Cognitive distraction occurs when a driver is thinking about something that is not related to the driving task. In the driving context, while visual distraction can be summarized by EOR, cognitive distraction can similarly be viewed as “mind-off-road” (MOR). While it is relatively easy to monitor EOR (with a camera facing the driver), it is difficult to monitor MOR. It has, however, been shown that, when a driver is cognitively distracted, his/her visual behavior is impacted. Mind-wandering and daydreaming are two causes of cognitive distraction.
Indicators As cognitive distraction induces mental workload, the indicators allowing one to detect and characterize these two states are similar, if not identical. Therefore, it is difficult, if not impossible, to distinguish, in the driving context (as well as others), between these two states since they have nearly the same influences on the indicators.

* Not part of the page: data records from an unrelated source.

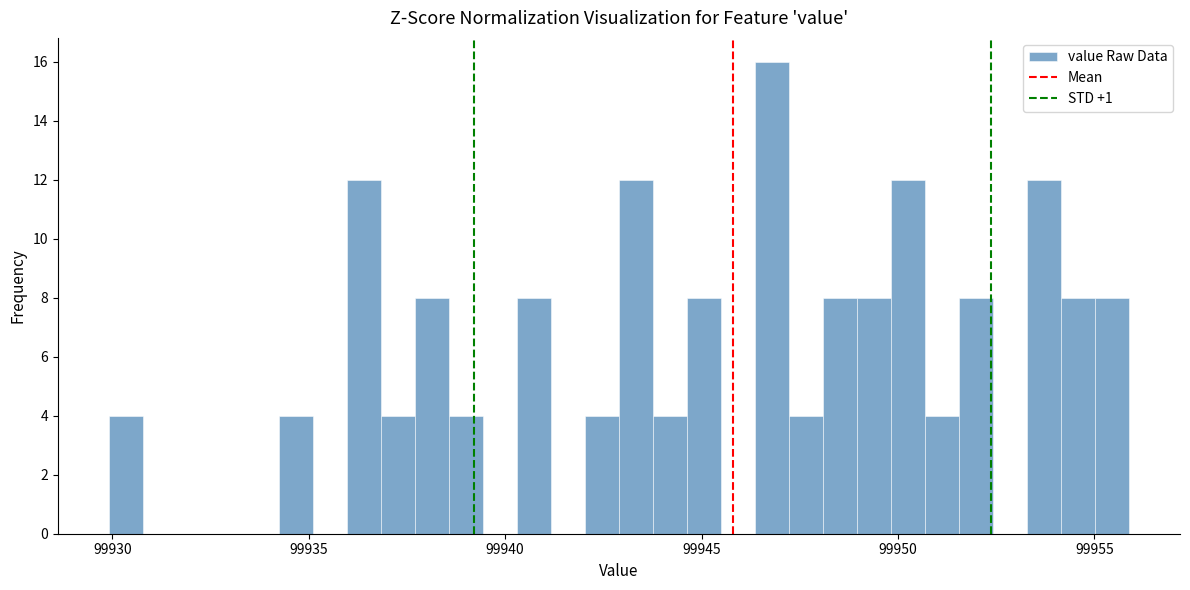

Read against the x-axis, roughly where is the centre of the tallest bar?

99947.0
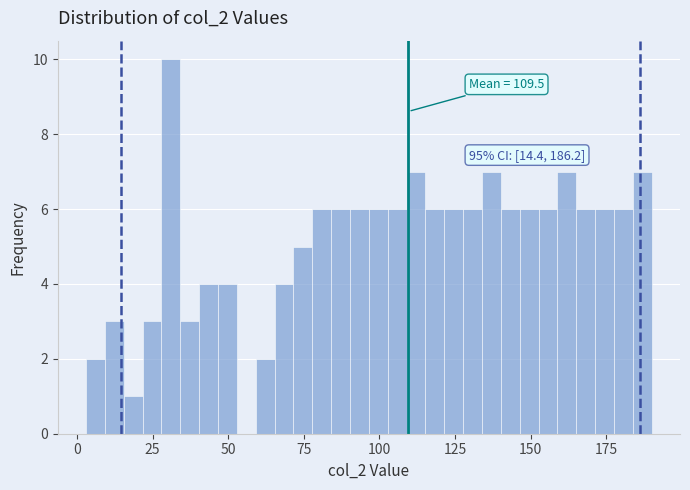

Around what value on the x-axis is the tallest bar? Give the approximate position of its centre, as read against the axis.

30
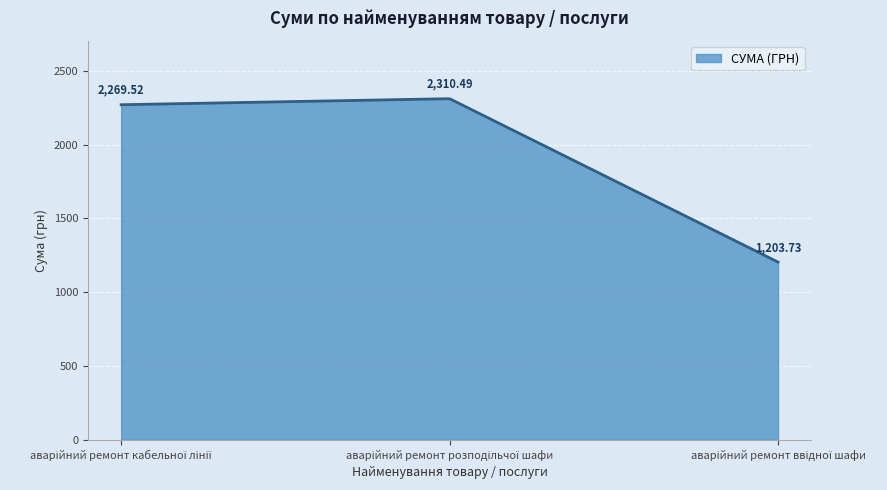

What is the average value?

2022.6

Among the four types of distractions, cognitive distraction has proven to be the most difficult to detect and characterize. This is because it happens inside the brain, and, obviously, “observing” the brain of a driver is more challenging than observing his/her hands and eye(s).
As for visual distraction, cognitive distraction can be characterized by indicators of both driving performance and eye movements (122), including (1) vehicle-based indicators, such as speed (177), wheel steering (119), lane discipline (119; 177; 211), and braking behavior (72), and (2) driver-based, behavioral indicators, such as gaze parameters (e.g., fixation duration, glance frequency, and gaze distribution) (72; 120; 208; 212) and head orientation. A driver makes significantly fewer high-speed saccadic eye movements and spends less time looking to the relevant periphery for impending hazards with increasing complexity of the secondary task(s). He/She also spends less time checking his/her instruments and mirrors (72).
Cognitive distraction can also be measured through a variety of driver-based, physiological indicators. Among these, brain activity (210) and pupil diameter may be the most convincing. Studies of EDA and HR show only weak relationships between these indicators and cognitive distraction (244).
Among the subjective measures, the NASA TLX (76) is commonly used in driving-distraction studies even though it is a subjective measure of mental workload, and, thus, not a measure specific to cognitive distraction.
The above information allows one to fill, in Table 4, the relevant cells of the “Cognitive distraction” column.
Sensors Since the main indicators of cognitive distraction are driving performance and gaze parameters, the main sensors to characterize it are vehicle-centric sensors and cameras.
The above information did not lead to the addition of any reference to Table 5.